The Summer Juggle is Real
It hits me around the same time every year. The school bags come home for the last time, the kids are buzzing, everyone around me seems to be posting sun-drenched photos and talking about barbecues and beach days — and somewhere underneath all of that, there's this low hum of quiet panic. How am I going to manage this?
Because summer, for all its brightness, is genuinely one of the most logistically complex seasons of the year for most adults I know and support. The school routine — which, let's be honest, does a huge amount of invisible heavy lifting — evaporates overnight. Work doesn't. Deadlines don't. And the social calendar somehow triples, all at once, just as you're trying to figure out everyone’s schedules for the next three months!
If you're reading this feeling a bit frantic, a bit behind, a bit like everyone else has it more together than you — I want you to know: they don't. And it helps to name it.
Why summer feels so overwhelming
There's a concept in psychology called cognitive load — the amount of mental effort your working memory is holding at any given time. When the structure of daily life breaks down, cognitive load goes up. Every decision that used to run on autopilot — where are the kids today, who’s home for the dog, what are we eating tonight — now has to be consciously solved, every single day.
At the same time, the social invitations increase. Weddings, weekends away, barbecues, festivals. All lovely. All adding to the list of things to organise, plan for, show up to. And work — remote work especially — can blur completely. The boundaries that were already a bit shaky become almost invisible when the kids are in the background and you're trying to hold a Teams call while simultaneously negotiating a screen time dispute. It's a lot. I feel overwhelmed, and I know so many of my clients do too. So let’s name it!
The myth of summer balance
Here's something I've had to make peace with over the years: balance in summer doesn't look the same as balance the rest of the year.
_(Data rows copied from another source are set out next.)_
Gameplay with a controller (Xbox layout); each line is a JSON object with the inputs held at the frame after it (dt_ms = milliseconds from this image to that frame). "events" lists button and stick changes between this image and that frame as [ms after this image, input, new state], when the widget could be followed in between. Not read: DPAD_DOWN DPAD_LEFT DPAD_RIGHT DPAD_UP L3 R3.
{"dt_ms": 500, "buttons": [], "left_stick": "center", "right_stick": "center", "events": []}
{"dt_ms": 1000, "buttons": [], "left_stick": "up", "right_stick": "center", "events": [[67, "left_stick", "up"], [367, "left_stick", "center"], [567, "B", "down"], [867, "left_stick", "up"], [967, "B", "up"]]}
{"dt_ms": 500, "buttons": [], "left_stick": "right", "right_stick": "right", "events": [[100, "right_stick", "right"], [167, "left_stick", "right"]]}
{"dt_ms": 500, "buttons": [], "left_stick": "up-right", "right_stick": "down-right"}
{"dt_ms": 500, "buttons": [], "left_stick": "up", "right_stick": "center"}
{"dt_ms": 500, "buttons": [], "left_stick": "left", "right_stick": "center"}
And if you keep trying to hold yourself to the same standard, the same output, the same neat structure — you'll spend most of the season feeling like you're failing.
Summer is a different season. It asks something different of us. The goal shifts from balance to good enough, from optimal to functional and kind. Giving yourself permission to lower the bar — in a conscious, intentional way — is not giving up. It's smart. It's self-aware. It's what actually gets you through without burning out by August. It also hopefully enables you to enjoy summer, and to learn more about the 80/20 rule, and being “good enough” for the rest of the year!
Practical things that genuinely help
I'm not going to tell you to wake up at 5am or batch-cook for the week. Here's what I've actually found useful, both personally and in supporting my clients:
Get it out of your head and onto paper. When everything lives in your mind, it expands to fill the space. Write the list — all of it, every commitment, every childcare gap, every work deadline — and look at it as information. A problem to be (collectively solved). A lot of the overwhelm comes from the swirl, not the actual facts. Once you can see it, you can start to make decisions.
Decide what gets to be non-negotiable. Not everything can be a priority, and in summer especially, you have to make choices. What are the things that, if they slide, will genuinely cost you — professionally, relationally, personally? Protect those. Everything else gets a lighter touch.
Involve your people. If you have a partner, this is a conversation, not a solo project. If you have older kids, they can contribute more than you might think. If you have a team at work, be honest about your constraints. Most people respond well to honesty. "July is chaotic for me — can we schedule anything important for the first two weeks of August?" is a reasonable thing to say. Ask your colleagues to do the same.
Build in transition time. One of the hidden costs of summer is the constant gear-shifting. Parent mode, work mode, social mode, back to parent mode. The friction of switching is exhausting. Even ten minutes between contexts — a short walk, a cup of tea in silence, closing your laptop and taking some deep breaths before you start the dinner — makes a real difference.
Let some things be imperfect on purpose. The house. The food. The response time on emails. Pick a few areas where you consciously decide good enough is good enough for June, July and August. You'll spend less energy managing guilt, and more energy on the things that actually matter. You never know, you might be inspired to go easier on yourself for the rest of the year too!
On the social stuff
The busier social life of summer is a blessing — and also, genuinely, a pressure. FOMO is real. The sense that you should be out there, enjoying it, being present, being fun — when actually you're knackered — is a very specific kind of exhausting. (I am reminding myself of this one particularly, as I also navigate deep grief this summer).
You are allowed to say no. You are allowed to leave early. You are allowed to go to the barbecue for two hours and then go home and have a quiet evening. You don't have to earn your rest.
And if you're someone who finds the social intensity of summer draining — whether you're an introvert or just running low — that's not a character flaw. That's information about what you need. Build in some quiet. Protect it the same way you'd protect any other important appointment.
What I remind myself
On the weeks when it all feels like too much — and there are weeks like that, every year — I come back to this:
This is a season. It will shift. The kids will go back to school, the diary will settle, the pace will change. You don't have to solve it all at once. You just have to get through today in a way you can live with.
I ask myself “ what works for right now?”
And most of the time, that's enough.